US 12,271,823 B2
	Training machine learning models by determining update rules using neural networks
Misha Man Ray Denil, London (GB); Tom Schaul, London (GB); Marcin Andrychowicz, London (GB); Joao Ferdinando Gomes de Freitas, London (GB); Sergio Gomez Colmenarejo, London (GB); Matthew William Hoffman, London (GB); and David Benjamin Pfau, London (GB)
Assigned to DeepMind Technologies Limited, London (GB)
Filed by DeepMind Technologies Limited, London (GB)
Filed on Mar. 8, 2023, as Appl. No. 18/180,754.
Application 18/180,754 is a continuation of application No. 16/302,592, granted, now 11,615,310, previously published as PCT/US2017/033703, filed on May 19, 2017.
Claims priority of provisional application 62/339,785, filed on May 20, 2016.
Prior Publication US 2023/0376771 A1, Nov. 23, 2023
This patent is subject to a terminal disclaimer.
Int. Cl. G06N 3/084 (2023.01); G06N 3/044 (2023.01); G06N 3/045 (2023.01)

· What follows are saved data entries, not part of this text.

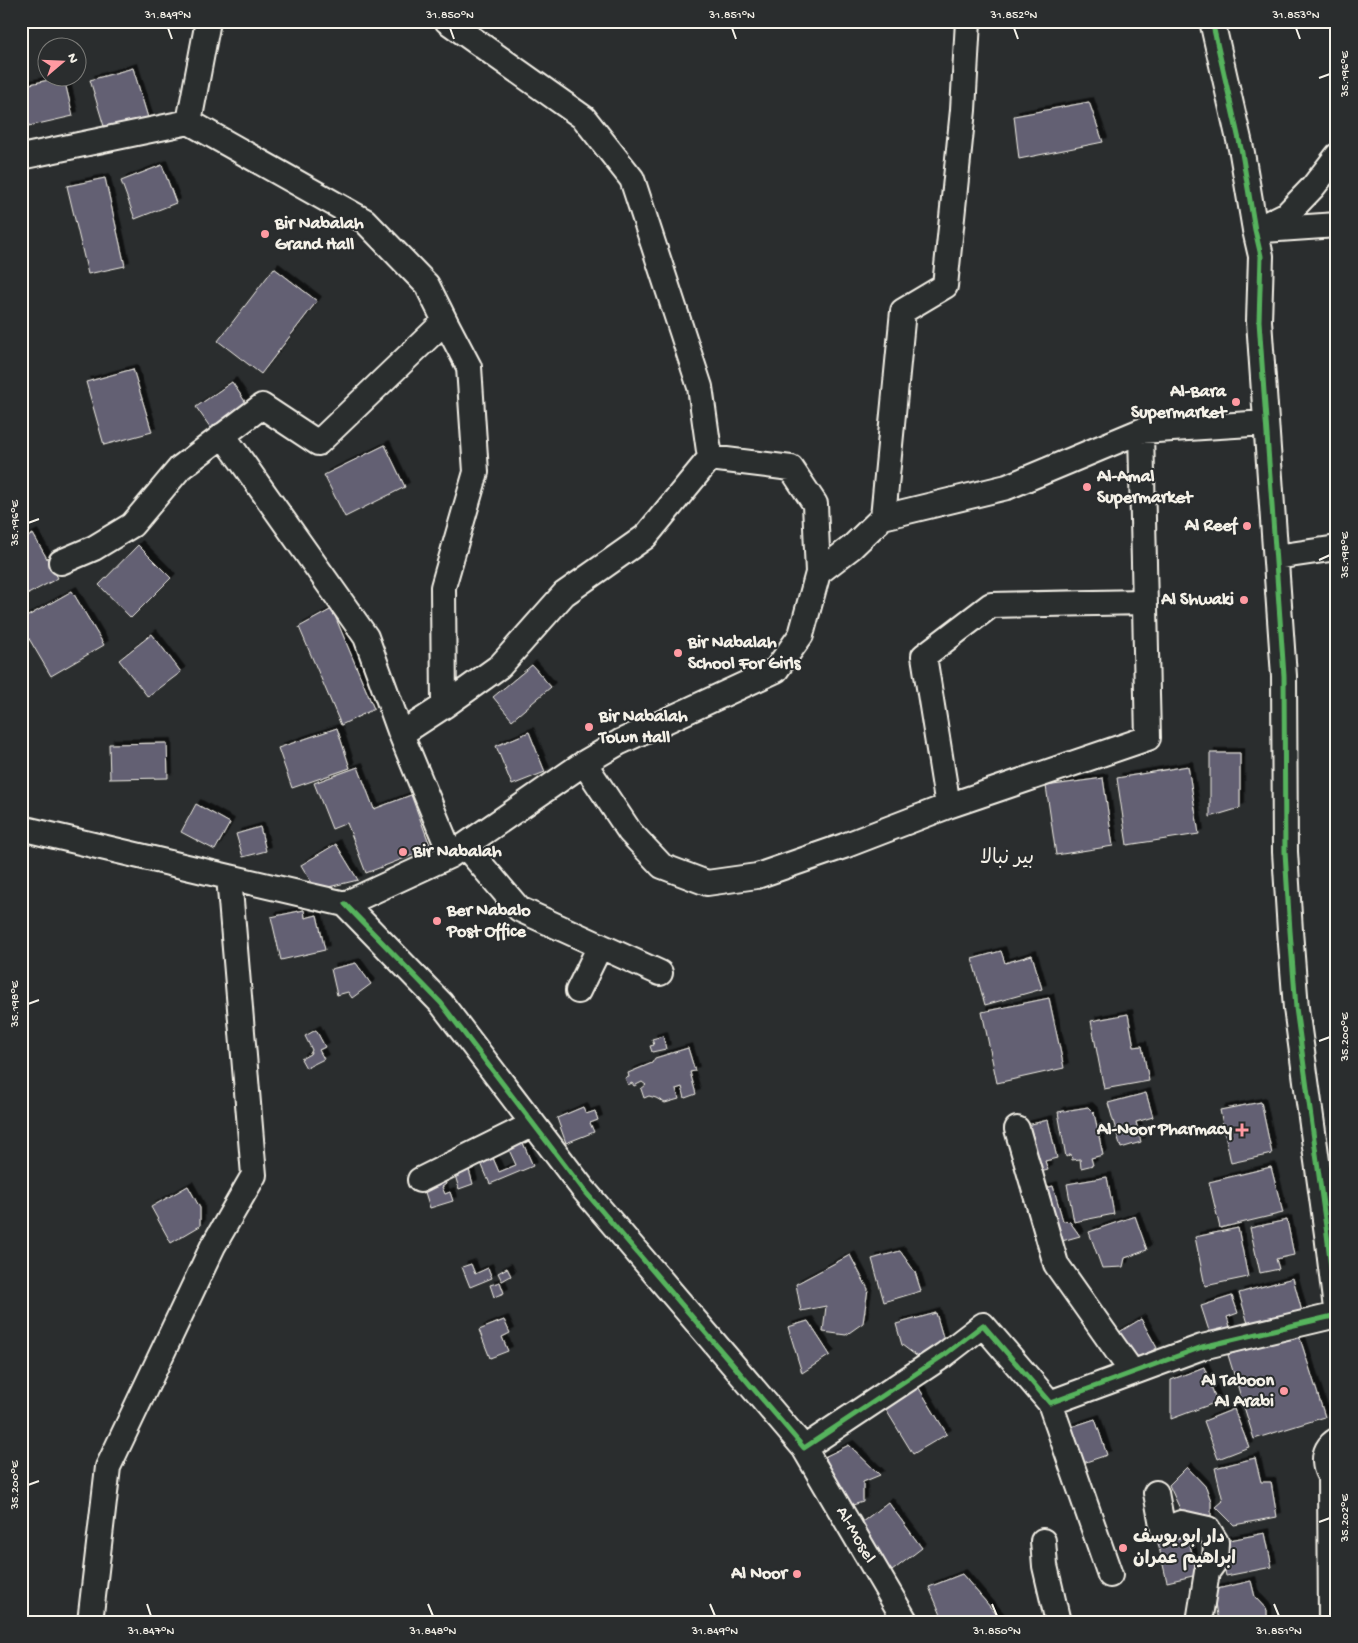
<svg xmlns="http://www.w3.org/2000/svg" width="1358" height="1643" font-family="'Gochi Hand','Playpen Sans Arabic',sans-serif">
	<style>
		.building { fill: #636173; stroke: #f4f1e8; filter: url(#shadow) }
		.lines { fill: none; stroke-linecap: round; stroke-linejoin: round }
		.minor-casing { stroke: #f4f1e8; stroke-width: 28 }
		.minor { stroke: #2a2d2e; stroke-width: 24 }
		.cycleway-casing { stroke: #2a2d2e; stroke-width: 8 }
		.cycleway { stroke: #56b35d; stroke-width: 5 }
		.ticks { fill: none; stroke: #f4f1e8; stroke-width: 2 }
		.poi-dot { fill: #ff9aa2; stroke: #2a2d2e; stroke-width: 2 }
		.labels { text-anchor: middle; dominant-baseline: central; stroke-width: 4; stroke-linejoin: round; paint-order: stroke }
		.poi-label { font-size: 18px; font-weight: bold; fill: #f4f1e8; stroke: #2a2d2e; text-anchor: start }
		.street-label { font-size: 18px; fill: #f4f1e8; stroke: #2a2d2e }
		.quarter-label { font-size: 20px; fill: #f4f1e8; stroke: #2a2d2e }
		.neatline { fill: none; stroke: #f4f1e8; stroke-width: 2 }
		.ticks-label { font-size: 12px; text-anchor: middle; fill: #f4f1e8 }
	</style>
	<defs>
		<filter id="shadow"><feDropShadow dx="4.5" dy="-4.5" stdDeviation="0" flood-color="#0009"/></filter>
	</defs>
	<rect width="100%" height="100%" fill="#2a2d2e"/>
	<filter id="ink" filterUnits="userSpaceOnUse"><feTurbulence type="fractalNoise" baseFrequency=".02" numOctaves="2"/><feDisplacementMap in="SourceGraphic" scale="10" xChannelSelector="R" yChannelSelector="G"/><feConvolveMatrix kernelMatrix="1 2 1 2 8 2 1 2 1" color-interpolation-filters="sRGB"/></filter>
	<g filter="url(#ink)">
		<!-- building -->
		<path class="building" d="M133 68 149 121 106 133 90 80Z
			M58 78H64L73 116 29 126 21 93V86Z
			M1089 102 1103 142 1019 159 1014 116Z
			M162 165 176 203 135 219 121 181Z
			M105 178 125 266 88 274 67 186Z
			M274 268 317 301 261 374 218 341Z
			M133 369 152 432 104 445 86 382Z
			M232 382 250 409 215 434 196 407Z
			M385 445 405 487 345 517 324 475Z
			M33 534 58 578 28 594 21 582V541Z
			M138 545 171 578 131 618 99 585Z
			M72 591 104 645 51 676 21 625V620Z
			M332 609 374 709 341 725 299 627Z
			M152 634 181 672 148 697 119 660Z
			M532 665 551 687 512 720 493 697Z
			M337 728 350 768 292 788 278 748Z
			M529 732 545 772 512 785 496 746Z
			M167 743 168 778 110 779 109 744Z
			M1210 753H1240V808L1210 817Z
			M1188 766 1199 834 1127 845 1117 778Z
			M358 767 374 809 411 795 431 848 366 873 347 823 332 829 314 783Z
			M1103 778 1113 846 1056 855 1046 786Z
			M196 804 230 823 215 850 181 832Z
			M260 827 266 851 243 857 236 834Z
			M336 844 358 880 316 890 301 865Z
			M304 910 305 918 317 915 325 950 281 960 271 917Z
			M1001 951 1005 963 1032 955 1042 989 985 1005 972 959Z
			M356 963 371 984 352 998 348 992 337 995 331 969Z
			M1049 998 1064 1068 997 1083 982 1012Z
			M1128 1014 1134 1047 1142 1046 1149 1081 1104 1089 1091 1021Z
			M316 1030 325 1047 319 1050 324 1059 306 1068 301 1059 310 1054 312 1050 305 1036Z
			M663 1036 666 1049 652 1052 650 1046 654 1045 652 1039Z
			M688 1048 695 1071 690 1072 696 1094 685 1098 682 1087 676 1089 679 1099 665 1103 656 1098 649 1096 644 1098 641 1089 646 1085 642 1082 634 1086 632 1083 628 1085 625 1078 629 1077 628 1073 652 1063 655 1058Z
			M1146 1093 1153 1117 1136 1122 1141 1142 1121 1148 1108 1103Z
			M1261 1102 1272 1154 1231 1163 1220 1110Z
			M583 1107 586 1114 595 1111 598 1120 590 1123 594 1132 566 1143 557 1118Z
			M1088 1107 1094 1113 1103 1155 1091 1158 1093 1165 1081 1168 1080 1159 1072 1160 1071 1154 1066 1157 1058 1112Z
			M1048 1120 1057 1158 1045 1161 1048 1170 1037 1173 1019 1127Z
			M523 1143 533 1166 490 1184 481 1163 493 1158 499 1172 516 1165 509 1150Z
			M1271 1167 1283 1213 1220 1228 1209 1182Z
			M469 1170 473 1184 459 1189 455 1175Z
			M1107 1177 1114 1214 1074 1222 1067 1184Z
			M444 1179 446 1184 442 1187 445 1194 450 1192 453 1201 430 1208 423 1186Z
			M188 1186 200 1208V1226L171 1243 151 1207Z
			M1053 1186 1063 1221 1070 1222 1080 1236 1055 1243 1039 1190Z
			M1135 1216 1147 1250 1125 1258 1123 1267 1102 1268 1089 1232Z
			M1287 1220 1294 1255 1276 1259 1279 1269 1260 1273 1250 1228Z
			M1238 1228 1248 1277 1205 1286 1195 1237Z
			M900 1251 915 1272 921 1291 884 1302 872 1259Z
			M850 1255 868 1289 863 1323 846 1335 823 1332 826 1306 801 1311 796 1284Z
			M471 1264 475 1274 488 1268 492 1278 470 1287 462 1267Z
			M507 1268 511 1276 502 1281 498 1273Z
			M1293 1278 1302 1312 1249 1327 1239 1293Z
			M500 1282 504 1293 494 1297 490 1285Z
			M1232 1296 1238 1313 1227 1317 1232 1333 1212 1340 1201 1306Z
			M936 1313 945 1344 923 1361 902 1345 896 1324Z
			M1141 1319 1157 1348 1132 1362 1116 1334Z
			M504 1320 510 1333 502 1337 508 1351 490 1358 479 1330Z
			M808 1321 830 1355 802 1373 788 1327Z
			M1298 1332 1325 1417 1254 1439 1228 1355Z
			M1204 1367 1217 1402 1171 1419V1380Z
			M917 1385 947 1434 913 1454 883 1405Z
			M1234 1409 1249 1447 1218 1459 1204 1421Z
			M1095 1419 1107 1455 1080 1464 1068 1428Z
			M849 1445 880 1475 863 1482V1502L849 1506 816 1461Z
			M1255 1458 1261 1482H1271L1277 1517 1234 1525 1216 1507 1223 1501 1215 1468Z
			M1187 1467 1206 1487 1211 1501V1524L1182 1513 1169 1485Z
			M888 1502 922 1548 892 1571 857 1526Z
			M1187 1532 1197 1575 1167 1582 1157 1539Z
			M1265 1533 1272 1567 1226 1576 1220 1542Z
			M962 1574 1003 1622H944L929 1587Z
			M1251 1581 1255 1597 1267 1610V1622H1218L1213 1590Z"/>
		<g class="lines">
			<!-- minor casing -->
			<g class="minor-casing">
				<path id="minor" d="M1212 21 1242 153 1255 230 1261 256 1259 321 1284 676 1285 852 1290 931 1296 1008 1327 1234 1337 1317
					M189 122 208 21
					M21 157 189 122 365 221 427 285 445 321 469 367 476 472 443 587 444 706
					M1255 230 1287 214 1313 187 1337 156
					M1264 230 1337 225
					M223 435 366 637 401 734 451 855
					M883 517 903 311 945 286 963 110 968 21
					M1276 557 1337 548
					M61 562 94 548 132 525 180 468 262 406 318 443 445 321
					M818 573 852 547 883 517 1007 487 1141 431 1266 423
					M401 734 444 706 500 666 564 594 645 537 710 458 700 387 632 179 584 118 447 21
					M584 763 630 832 662 866 707 883 757 876 844 846 948 806 1148 738 1141 431
					M948 806 924 656 991 605 1144 602
					M21 828 229 877 254 1175 213 1246 108 1467 90 1622
					M465 846 519 909 660 973
					M229 877 345 904 451 855 584 763 620 742 776 670 801 635 818 573 815 504 791 468 710 458
					M345 904 441 1003 583 1189 804 1448 944 1355 983 1325 1050 1403 1202 1347 1337 1315
					M578 991 600 946
					M1017 1129 1056 1264 1132 1372
					M420 1180 533 1124
					M1050 1403 1110 1575
					M1337 1440C1319 1450 1323 1473 1337 1484
					M804 1448 906 1622
					M1330 1478 1331 1622
					M1156 1493 1163 1530 1181 1523 1208 1529 1216 1542 1215 1561 1207 1572 1199 1622
					M1043 1541 1045 1566 1058 1622"/>
			</g>
			<!-- minor -->
			<use href="#minor" class="minor"/>
			<!-- cycleway casing -->
			<g class="cycleway-casing">
				<path id="cycleway" d="M1212 21 1242 153 1255 230 1261 256 1259 321 1284 676 1285 852 1290 931 1296 1008 1327 1234 1337 1317
					M345 904 441 1003 583 1189 804 1448 944 1355 983 1325 1050 1403 1202 1347 1337 1315"/>
			</g>
			<!-- cycleway -->
			<use href="#cycleway" class="cycleway"/>
		</g>
	</g>
	<!-- ticks -->
	<path class="ticks" d="M168 28 172 39M450 28 454 39M732 28 736 39M1014 28 1018 39M1296 28 1300 39M1319 78 1330 74M28 523 39 519M1319 560 1330 555M28 1004 39 1000M1319 1041 1330 1037M28 1485 39 1481M1319 1522 1330 1518M147 1604 151 1616M428 1604 433 1616M710 1604 715 1616M992 1604 997 1616M1274 1604 1279 1616"/>
	<!-- markers -->
	<g class="poi-dot">
		<circle cx="265" cy="234" r="5"/>
		<circle cx="1236" cy="402" r="5"/>
		<circle cx="1087" cy="487" r="5"/>
		<circle cx="1247" cy="526" r="5"/>
		<circle cx="1244" cy="600" r="5"/>
		<circle cx="678" cy="653" r="5"/>
		<circle cx="589" cy="727" r="5"/>
		<circle cx="403" cy="852" r="5"/>
		<circle cx="437" cy="921" r="5"/>
		<path d="M1239.5 1122.5h5v5h5v5h-5v5h-5v-5h-5v-5h5z"/>
		<circle cx="1284" cy="1391" r="5"/>
		<circle cx="1123" cy="1548" r="5"/>
		<circle cx="797" cy="1574" r="5"/>
	</g>
	<g class="labels">
		<!-- poi labels -->
		<g class="poi-label">
			<text x="275" y="224">Bir Nabalah<tspan x="275" dy="21">Grand Hall</tspan></text>
			<text x="1226" y="392" text-anchor="end">Al-Bara<tspan x="1226" dy="21">Supermarket</tspan></text>
			<text x="1097" y="477">Al-Amal<tspan x="1097" dy="21">Supermarket</tspan></text>
			<text x="1237" y="526" text-anchor="end">Al Reef</text>
			<text x="1234" y="600" text-anchor="end">Al Shwaki</text>
			<text x="688" y="643">Bir Nabalah<tspan x="688" dy="21">School For Girls</tspan></text>
			<text x="599" y="717">Bir Nabalah<tspan x="599" dy="21">Town Hall</tspan></text>
			<text x="413" y="852">Bir Nabalah</text>
			<text x="447" y="911">Ber Nabalo<tspan x="447" dy="21">Post Office</tspan></text>
			<text x="1232" y="1130" text-anchor="end">Al-Noor Pharmacy</text>
			<text x="1274" y="1381" text-anchor="end">Al Taboon<tspan x="1274" dy="21">Al Arabi</tspan></text>
			<text x="1133" y="1538">دار ابو يوسف<tspan x="1133" dy="21">ابراهيم عمران</tspan></text>
			<text x="787" y="1574" text-anchor="end">Al Noor</text>
		</g>
		<!-- street labels -->
		<g class="street-label">
			<text transform="translate(855 1535) rotate(60)">Al-Mosel</text>
		</g>
		<!-- quarter labels -->
		<g class="quarter-label">
			<text x="1007" y="859">بير نبالا</text>
		</g>
	</g>
	<!-- margin -->
	<rect width="1358" height="1643" fill="none" stroke="#2a2d2e" stroke-width="55"/>
	<!-- north arrow -->
	<g transform="translate(62 62) rotate(71)"><circle r="24" fill="#2a2d2e" stroke="#7b7b78"/>
	<path d="M0-4L9 19L0 12L-9 19Z" fill="#ff9aa2"/>
	<text y="-8" font-size="14" font-weight="bold" text-anchor="middle" fill="#f4f1e8">N</text>
	</g>
	<rect x="28" y="28" width="1302" height="1588" class="neatline"/>
	<g class="ticks-label">
		<text x="168" y="18">31.849°N</text>
		<text x="450" y="18">31.850°N</text>
		<text x="732" y="18">31.851°N</text>
		<text x="1014" y="18">31.852°N</text>
		<text x="1296" y="18">31.853°N</text>
		<text transform="translate(1344 74) rotate(-90)" y="4">35.196°E</text>
		<text transform="translate(14 523) rotate(-90)" y="4">35.196°E</text>
		<text transform="translate(1344 555) rotate(-90)" y="4">35.198°E</text>
		<text transform="translate(14 1004) rotate(-90)" y="4">35.198°E</text>
		<text transform="translate(1344 1037) rotate(-90)" y="4">35.200°E</text>
		<text transform="translate(14 1485) rotate(-90)" y="4">35.200°E</text>
		<text transform="translate(1344 1518) rotate(-90)" y="4">35.202°E</text>
		<text x="151" y="1634">31.847°N</text>
		<text x="433" y="1634">31.848°N</text>
		<text x="715" y="1634">31.849°N</text>
		<text x="997" y="1634">31.850°N</text>
		<text x="1279" y="1634">31.851°N</text>
	</g>
</svg>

CPC G06N 3/084 (2013.01) [G06N 3/044 (2023.01); G06N 3/045 (2023.01)]

19 Claims

1. A computer-implemented method for training a target machine learning model having a plurality of model parameters using an optimizer neural network having a plurality of optimizer parameters, the method comprising, at each current iteration of a plurality of iterations:

determining a respective update rule for each of the plurality of model parameters using the optimizer neural network by operating the optimizer neural network independently on each of the plurality of model parameters of the target machine learning model, the determining comprising, for each respective model parameter:

generating a respective parameter-specific input that comprises a gradient of a target objective function of the target machine learning model with respect to the respective model parameter; and

processing the respective parameter-specific input using the optimizer neural network and in accordance with current values of the optimizer parameters to generate a respective optimizer output that specifies a respective parameter-specific update rule for updating the respective model parameter;

applying the update rules generated by the optimizer neural network to the model parameters of the target machine learning model to update values of the model parameters; and

updating the current values of the optimizer parameters by using gradient descent techniques to minimize an optimizer objective function that depends at least on a function value of the target objective function of the target machine learning model computed using the values of the model parameters of the target machine learning model that have been updated at the current iteration.